Nengi Omuku

    Nengi Omuku is a Nigerian artist who completed her BA and MA at the Slade School of Fine
    Art, University College London. She has had solo and group exhibitions in the UK, the U.S.A
    and Nigeria, and now lives and works in Nigeria. Her artistic practice has won her
    scholarships and awards, including the British Council CHOGM art award, presented by
    HRH Queen Elisabeth II.
    Her approach to painting is as a documentation of events that unfold around her; a
    moment-by- moment embodiment of a non-linear narrative that is translated onto a surface.
    Her work functions as a metaphor alluding to wider themes, one of which is difference:
    between the sexes, as well as presumed racial differences. She asks, ‘How do we react when
    we encounter one another?’ Fear or understand, beckon or flee.

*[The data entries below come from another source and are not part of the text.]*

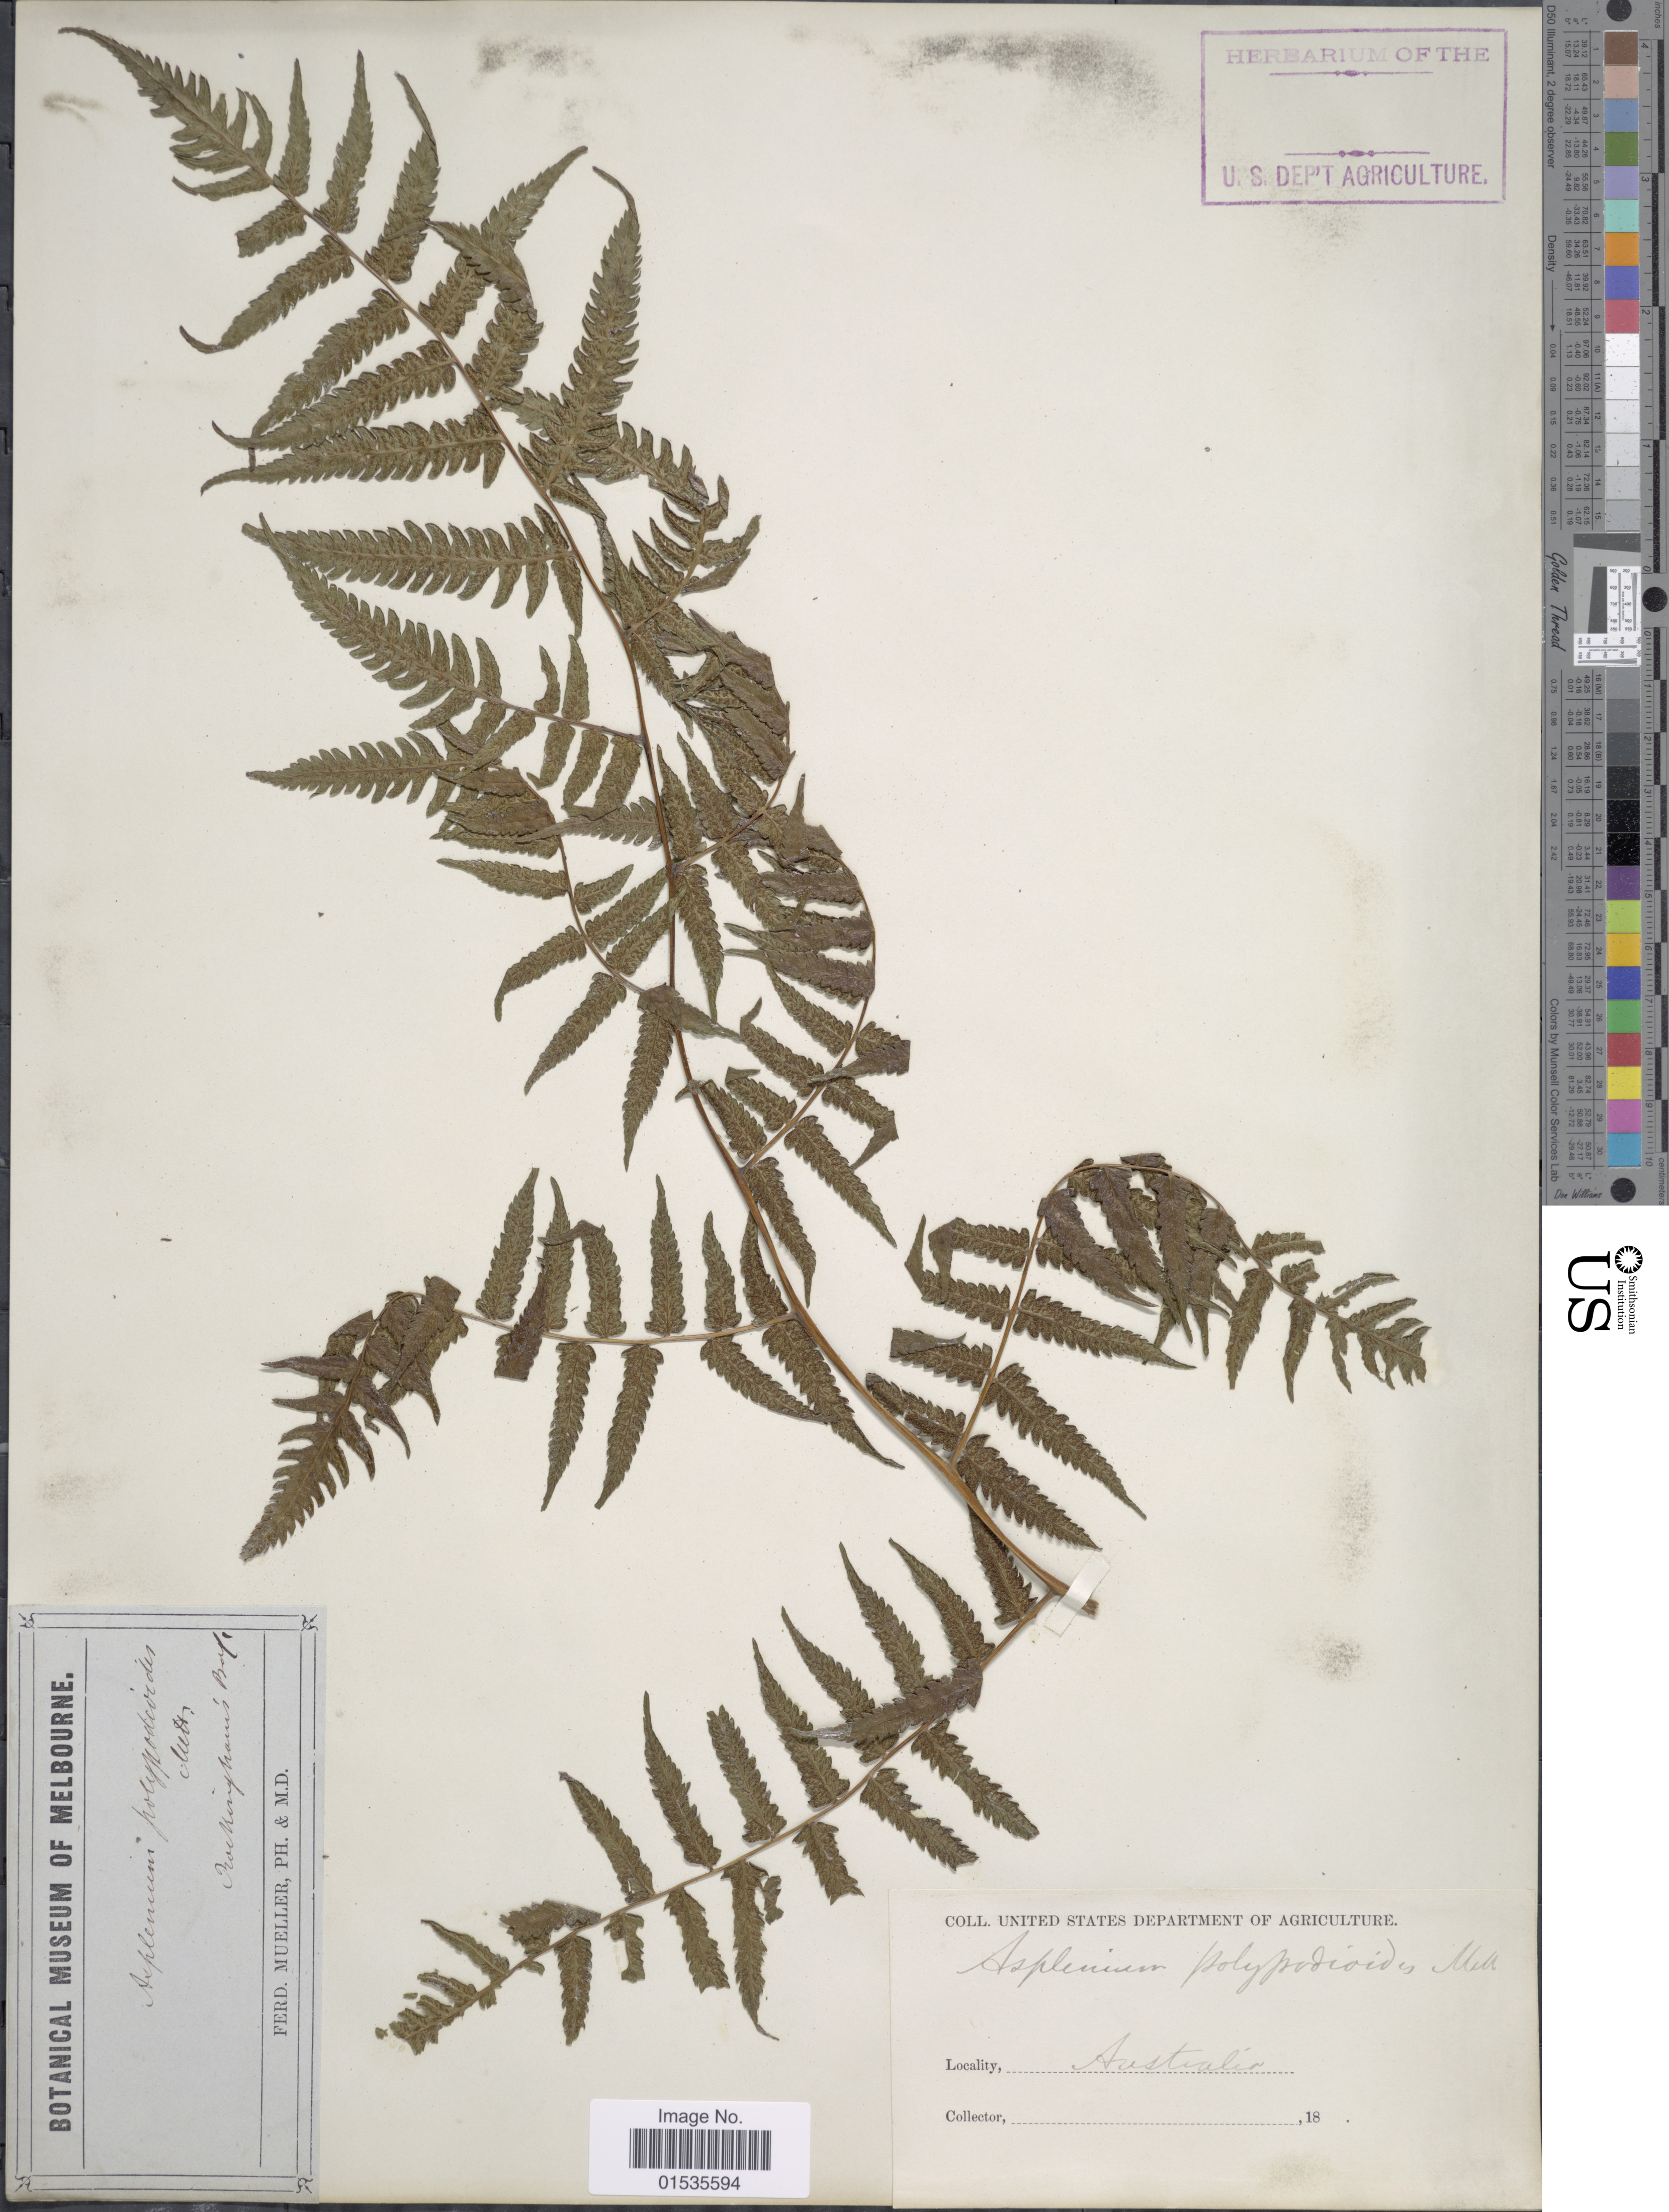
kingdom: Plantae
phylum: Tracheophyta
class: Polypodiopsida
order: Polypodiales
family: Athyriaceae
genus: Diplazium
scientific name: Diplazium polypodioides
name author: Blume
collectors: -. Mueller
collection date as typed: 18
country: Australia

    Her work shows colored anthropomorphic forms, which stand in contrast to the scape they
    inhabit. They are based on the supposition that the human figure can be transformed from
    its present reality; that things can look and be otherwise. It is her desire to convey, through
    drawings and paintings, presences floating through active spaces, presences that have the
    aspiration of becoming events in their own right. She also questions the encounter – what
    happens when different forms meet in the scape the bodies inhabit.